Toute initiative visant à désarmer le Hamas et d’autres groupes activistes dans la bande de Gaza serait « vile », a déclaré le porte-parole du Hamas, Sami Abu Zuhri, samedi, disant qu’une telle mesure serait « en opposition avec le droit international et notre peuple ne le permettra pas ».

Abu Zuhri a affirmé à l’agence de nouvelles palestinienne Maan, qu’Israël était la partie qui doit être désarmée, tandis que la communauté internationale devrait « interdire l’administration américaine de lui fournir des armes qui sont utilisées pour tuer des enfants et des femmes ».

Le journal arabe basé à Londres, A-Sharq Al-Awsat, a annoncé samedi un renouvellement des pourparlers de cessez-le-feu au Caire la semaine prochaine.

Les négociateurs palestiniens devraient soumettre à nouveau leurs demandes pour la libération des prisonniers du Hamas détenus par Israël depuis juin et la création d’un port et d’un aéroport à Gaza.

Les rapports sur de nouveaux pourparlers dans les jours à venir n’ont pas été confirmés. Selon des indications précédentes, les négociations sur un accord à long terme entre Israël et Gaza ne devaient se tenir que dans un mois.

Le Hamas et les autres groupes terroristes basés à Gaza ont signé un accord de cessez-le-feu avec Israël au 50e jour de l’opération Bordure protectrice.

Selon l’accord, Israël a accepté de lever les restrictions sur la pêche, qui permet aux bateaux de naviguer jusqu’à six miles nautiques de la côte.

Il s’est également engagé à assouplir les restrictions sur deux points de passage vers Gaza – Erez et Kerem Shalom – pour permettre l’entrée surveillée de biens, d’aide humanitaire et de matériaux de construction.

Des négociations indirectes au Caire étaient également prévues par l’accord. Pour l’heure, les deux parties rechignent devant toute concession qui pourrait les faire passer comme faibles et cherchent toutes deux à marquer des points.

Le Hamas a juré de poursuivre son objectif visant à mettre fin au blocus de Gaza et à construire un port et un aéroport pour accorder aux Palestiniens la complète liberté de circulation et de commerce entre Gaza et le monde extérieur.

Mais selon Israël, un tel avenir n’est possible que si le territoire est démilitarisé – un mouvement approuvé par les États-Unis et plusieurs dirigeants européens, mais totalement rejeté par le Hamas.

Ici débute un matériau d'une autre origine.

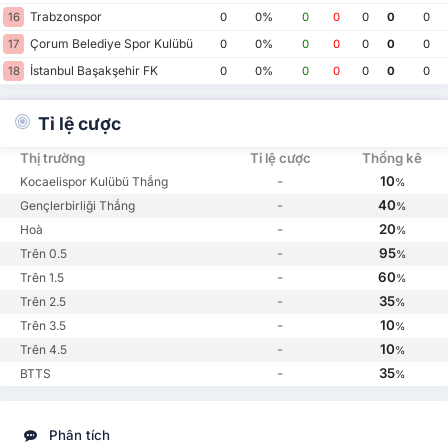
Trabzonspor
16
0
0%
0
0
0
0
0
Çorum Belediye Spor Kulübü
17
0
0%
0
0
0
0
0
İstanbul Başakşehir FK
18
0
0%
0
0
0
0
0
Tỉ lệ cược
Thị trường
Tỉ lệ cược
Thống kê
-
10
Kocaelispor Kulübü Thắng
%
-
40
Gençlerbirliği Thắng
%
-
20
Hoà
%
-
95
Trên 0.5
%
-
60
Trên 1.5
%
-
35
Trên 2.5
%
-
10
Trên 3.5
%
-
10
Trên 4.5
%
-
35
BTTS
%
Phân tích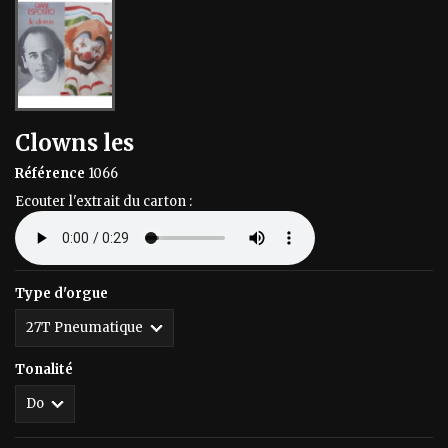
Clowns les
Référence
1066
Ecouter l'extrait du carton :
Type d'orgue
Tonalité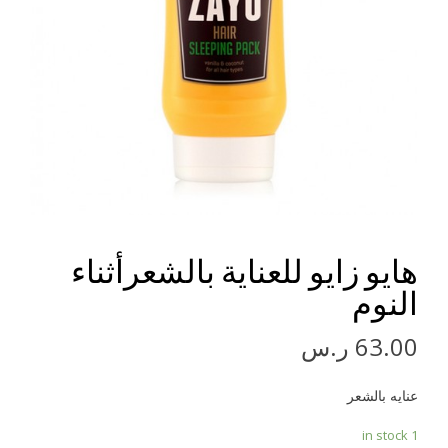
هايو زايو للعناية بالشعرأثناء
النوم
63.00
ر.س
عنايه بالشعر
1 in stock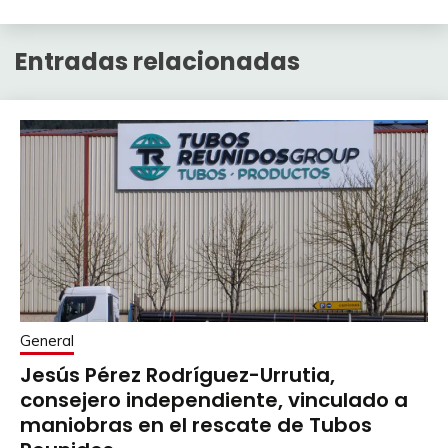
Entradas relacionadas
General
Jesús Pérez Rodríguez-Urrutia,
consejero independiente, vinculado a
maniobras en el rescate de Tubos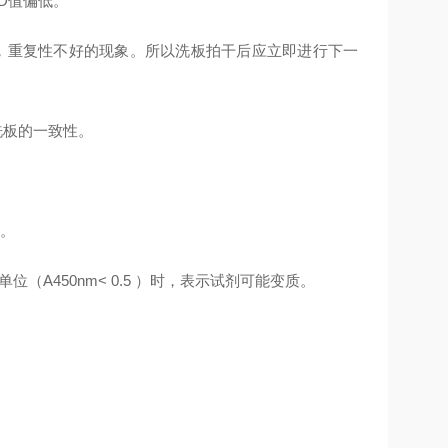
D值偏低。
，重复性不好的现象。所以洗板拍干后应立即进行下一
洗板的一致性。
。
（A450nm< 0.5 ）时，表示试剂可能变质。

Le Hamas a menacé de reprendre le combat si ses exigences n’étaient pas remplies. Son chef politique en exil, Khaled Meshaal, a affirmé jeudi que Gaza ne renoncerait jamais à ses armes « sacrées ».

« Il existe des roquettes et des tunnels ; si les négociations échouent et que cela s’avère nécessaire, nous reviendrons à la résistance jusqu’à ce que nous atteignons nos objectifs », a-t-il affirmé lors d’une conférence de presse au Qatar.

Le Premier ministre Benjamin Netanyahu a déclaré mercredi que si le Hamas reprenait ses attaques, Israël riposterait « au centuple ».